PCA of proteins mediated by STZ-induced diabetes. The protein expression profiles of experimental groups were visualized in two-dimensional Euclidian space by using the extended data analysis module of DeCyder software as described under “Materials and Methods.” The PCA distinctly clustered the 15 individual samples into four experimental groups (C-1W, 1-week control; D-1W, 1-week diabetes; C-2M, 2-month control; and D-2M, 2-month diabetes).

Fig. 4.

Protein networks associated with proteins differentially expressed in response to STZ-induced diabetes. The network was generated by the shortest paths algorithm of MetaCore (GeneGo) software using the list of differentially expressed proteins identified by 2D DIGE/MS analysis. Individual proteins are represented as nodes, and the different shapes of the nodes represent the functional class of the proteins. The edges define the relationships of the nodes: the arrowheads indicate the direction of the interaction.

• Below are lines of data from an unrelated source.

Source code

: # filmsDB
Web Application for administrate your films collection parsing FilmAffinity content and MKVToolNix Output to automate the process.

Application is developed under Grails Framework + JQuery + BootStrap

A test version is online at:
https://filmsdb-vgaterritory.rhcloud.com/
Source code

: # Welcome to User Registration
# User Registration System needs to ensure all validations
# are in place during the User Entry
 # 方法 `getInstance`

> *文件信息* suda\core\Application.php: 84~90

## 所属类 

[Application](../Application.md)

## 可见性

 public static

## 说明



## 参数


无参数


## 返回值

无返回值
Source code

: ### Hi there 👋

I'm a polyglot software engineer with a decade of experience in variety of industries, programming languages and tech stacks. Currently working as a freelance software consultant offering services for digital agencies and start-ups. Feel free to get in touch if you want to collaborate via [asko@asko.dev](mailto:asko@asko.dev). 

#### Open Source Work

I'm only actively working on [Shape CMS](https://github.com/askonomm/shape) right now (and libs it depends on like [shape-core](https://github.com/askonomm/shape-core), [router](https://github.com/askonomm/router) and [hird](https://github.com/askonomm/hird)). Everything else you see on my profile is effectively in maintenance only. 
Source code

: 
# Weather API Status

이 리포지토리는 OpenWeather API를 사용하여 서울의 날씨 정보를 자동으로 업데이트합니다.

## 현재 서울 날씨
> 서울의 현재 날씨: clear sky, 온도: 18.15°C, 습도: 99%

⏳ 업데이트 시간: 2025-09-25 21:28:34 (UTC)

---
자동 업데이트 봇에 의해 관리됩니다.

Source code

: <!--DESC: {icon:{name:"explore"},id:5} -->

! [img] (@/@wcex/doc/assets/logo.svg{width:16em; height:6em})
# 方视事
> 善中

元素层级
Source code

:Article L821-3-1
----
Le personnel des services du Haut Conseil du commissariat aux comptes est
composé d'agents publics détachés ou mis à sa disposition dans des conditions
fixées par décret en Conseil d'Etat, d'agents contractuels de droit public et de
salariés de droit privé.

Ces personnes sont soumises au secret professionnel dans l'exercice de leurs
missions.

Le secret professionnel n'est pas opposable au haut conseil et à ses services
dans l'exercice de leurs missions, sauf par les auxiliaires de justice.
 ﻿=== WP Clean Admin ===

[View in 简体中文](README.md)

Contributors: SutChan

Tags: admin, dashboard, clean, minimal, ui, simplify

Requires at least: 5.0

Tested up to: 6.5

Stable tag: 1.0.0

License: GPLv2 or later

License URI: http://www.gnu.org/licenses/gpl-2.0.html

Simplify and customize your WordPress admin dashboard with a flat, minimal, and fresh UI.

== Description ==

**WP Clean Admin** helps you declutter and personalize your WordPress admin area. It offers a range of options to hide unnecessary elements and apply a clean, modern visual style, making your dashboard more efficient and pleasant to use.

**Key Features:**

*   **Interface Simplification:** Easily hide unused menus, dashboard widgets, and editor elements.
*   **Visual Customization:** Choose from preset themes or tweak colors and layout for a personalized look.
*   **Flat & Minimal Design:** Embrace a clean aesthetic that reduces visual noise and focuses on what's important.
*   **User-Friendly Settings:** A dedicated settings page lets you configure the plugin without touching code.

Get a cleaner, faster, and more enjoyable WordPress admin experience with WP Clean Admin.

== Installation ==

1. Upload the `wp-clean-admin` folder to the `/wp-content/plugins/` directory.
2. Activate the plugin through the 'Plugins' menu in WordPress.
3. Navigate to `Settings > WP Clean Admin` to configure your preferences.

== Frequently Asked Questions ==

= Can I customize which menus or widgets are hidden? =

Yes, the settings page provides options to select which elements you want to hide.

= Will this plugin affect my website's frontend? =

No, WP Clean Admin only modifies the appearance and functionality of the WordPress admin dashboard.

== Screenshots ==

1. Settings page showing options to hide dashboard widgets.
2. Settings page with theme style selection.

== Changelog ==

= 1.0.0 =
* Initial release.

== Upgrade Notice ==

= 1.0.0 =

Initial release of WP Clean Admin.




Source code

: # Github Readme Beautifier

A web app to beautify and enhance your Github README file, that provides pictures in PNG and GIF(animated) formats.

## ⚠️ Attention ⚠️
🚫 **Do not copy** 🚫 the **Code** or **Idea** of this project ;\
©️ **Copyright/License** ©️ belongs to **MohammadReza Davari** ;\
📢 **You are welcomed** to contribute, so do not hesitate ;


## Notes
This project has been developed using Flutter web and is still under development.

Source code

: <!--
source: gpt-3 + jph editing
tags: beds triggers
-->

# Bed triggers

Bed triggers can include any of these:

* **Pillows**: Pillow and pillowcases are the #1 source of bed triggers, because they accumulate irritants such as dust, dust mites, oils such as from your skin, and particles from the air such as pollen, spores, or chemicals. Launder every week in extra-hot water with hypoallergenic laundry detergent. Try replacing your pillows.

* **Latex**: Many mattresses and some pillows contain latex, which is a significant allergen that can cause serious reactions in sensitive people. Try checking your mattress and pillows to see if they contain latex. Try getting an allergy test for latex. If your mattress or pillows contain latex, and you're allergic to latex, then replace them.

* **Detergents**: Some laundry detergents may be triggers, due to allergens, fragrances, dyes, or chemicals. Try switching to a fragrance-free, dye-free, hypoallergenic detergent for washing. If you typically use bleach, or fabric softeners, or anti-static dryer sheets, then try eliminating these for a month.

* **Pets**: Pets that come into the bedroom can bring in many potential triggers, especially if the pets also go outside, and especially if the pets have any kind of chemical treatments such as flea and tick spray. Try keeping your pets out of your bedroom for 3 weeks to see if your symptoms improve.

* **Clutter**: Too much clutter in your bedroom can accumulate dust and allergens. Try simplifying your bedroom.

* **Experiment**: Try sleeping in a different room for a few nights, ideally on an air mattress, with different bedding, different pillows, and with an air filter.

P indicates phosphorylation, T indicates transformation, B indicates binding, C indicates cleavage, and TR indicates transcriptional regulation. The color of the hexagons on edges between nodes describes activation (green), inhibition (red), and unspecified (black) interactions. PKC, protein kinase C; Apeh, acyl-peptide hydrolase; apoE, apolipoprotein E precursor; Apcs, serum amyloid P component; Pzp, pregnancy-zone protein; HSCO/ETHE1, ethylmalonic encephalopathy 1; LIPC, hepatic triglyceride lipase; c-Jun, jun oncogene; c-Fos, FBJ osteosarcoma oncogene; c-Myc, myelocytomatosis oncogene; Hadha, mitochondrial trifunctional protein, alpha subunit; Hbb, hemoglobin subunit beta-1; Hp, haptoglobin.

Fig. 5.

Confirmational immunoblots for selected proteins that were hypothetically identified by network analysis. Each lane was loaded with a sample from an independent biological replicate (n = 2/experimental group). The blots were probed with antibodies to the proteins indicated at the left. C-1W, 1-week control; D-1W, 1-week diabetes; C-2M, 2-month control; and D-2M, 2-month diabetes.

Fig. 6.

Confirmational immunoblots for selected proteins that were identified as differentially expressed by 2D DIGE. An equal amount of total protein was loaded in each lane, and the resulting blots were probed with anti-Hsp47, anti-14-3-3-γ, and anti-MPZ. Relative -fold changes for these proteins in STZ-induced diabetic rats compared with the age-matched controls are given in Table II. C-1W, 1-week control; D-1W, 1-week diabetes; C-2M, 2-month control; and D-2M, 2-month diabetes.